----- Supplied records
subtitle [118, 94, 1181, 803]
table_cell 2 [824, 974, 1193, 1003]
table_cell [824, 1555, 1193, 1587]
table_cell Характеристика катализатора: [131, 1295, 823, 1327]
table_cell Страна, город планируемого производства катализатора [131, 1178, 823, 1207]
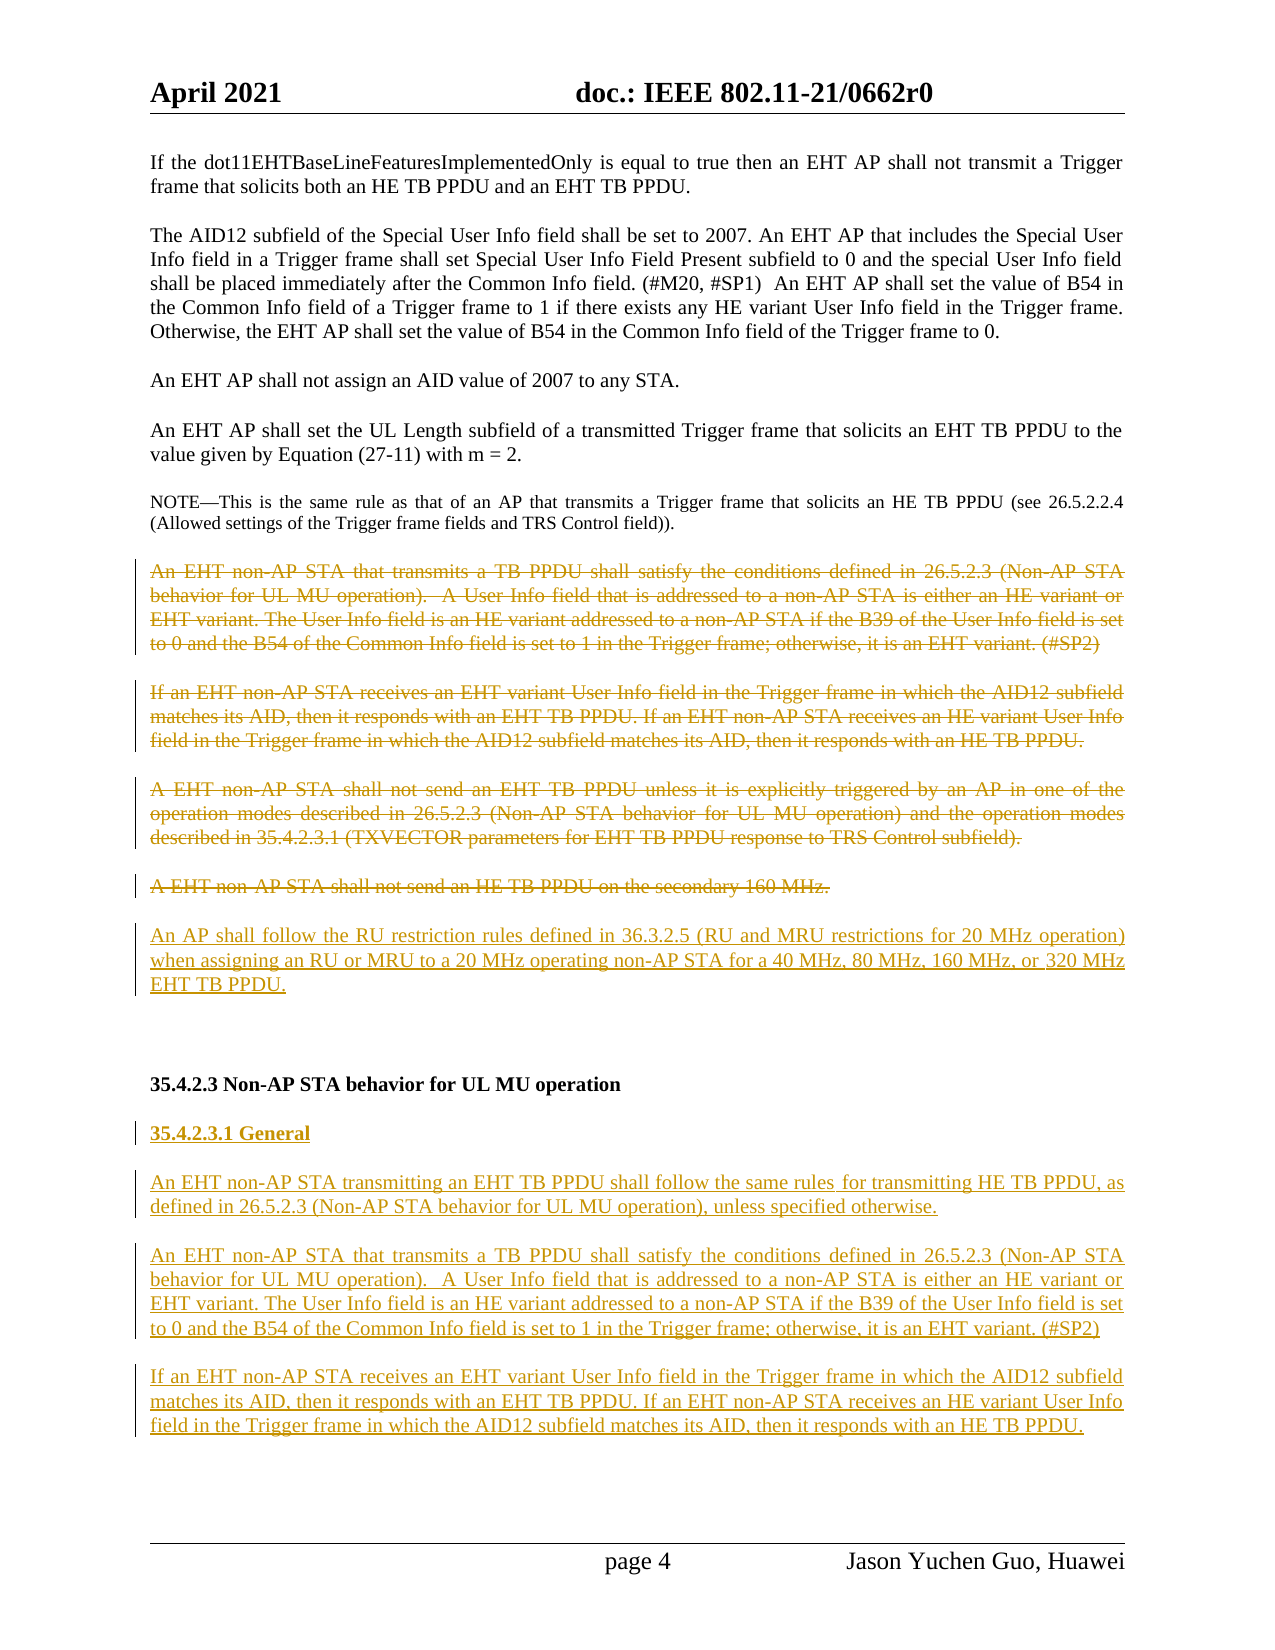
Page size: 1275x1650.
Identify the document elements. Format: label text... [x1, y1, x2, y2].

text The AID12 subfield of the Special User Info field shall be set to 2007. An EHT AP that includes the Special User Info field in a Trigger frame shall set Special User Info Field Present subfield to 0 and the special User Info field shall be placed immediately after the Common Info field. (#M20, #SP1) An EHT AP shall set the value of B54 in the Common Info field of a Trigger frame to 1 if there exists any HE variant User Info field in the Trigger frame. Otherwise, the EHT AP shall set the value of B54 in the Common Info field of the Trigger frame to 0. [150, 223, 1125, 343]
text An EHT AP shall not assign an AID value of 2007 to any STA. [150, 368, 1125, 392]
text 35.4.2.3 Non-AP STA behavior for UL MU operation [150, 1072, 1125, 1096]
text NOTE—This is the same rule as that of an AP that transmits a Trigger frame that solicits an HE TB PPDU (see 26.5.2.2.4 (Allowed settings of the Trigger frame fields and TRS Control field)). [150, 491, 1125, 534]
text If the dot11EHTBaseLineFeaturesImplementedOnly is equal to true then an EHT AP shall not transmit a Trigger frame that solicits both an HE TB PPDU and an EHT TB PPDU. [150, 150, 1125, 198]
text An EHT AP shall set the UL Length subfield of a transmitted Trigger frame that solicits an EHT TB PPDU to the value given by Equation (27-11) with m = 2. [150, 417, 1125, 466]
----------
## Activity
In the entries above, find each line that includes the string "subfield" and copy it.

## Answer space
text The AID12 subfield of the Special User Info field shall be set to 2007. An EHT AP that includes the Special User Info field in a Trigger frame shall set Special User Info Field Present subfield to 0 and the special User Info field shall be placed immediately after the Common Info field. (#M20, #SP1) An EHT AP shall set the value of B54 in the Common Info field of a Trigger frame to 1 if there exists any HE variant User Info field in the Trigger frame. Otherwise, the EHT AP shall set the value of B54 in the Common Info field of the Trigger frame to 0. [150, 223, 1125, 343]
text An EHT AP shall set the UL Length subfield of a transmitted Trigger frame that solicits an EHT TB PPDU to the value given by Equation (27-11) with m = 2. [150, 417, 1125, 466]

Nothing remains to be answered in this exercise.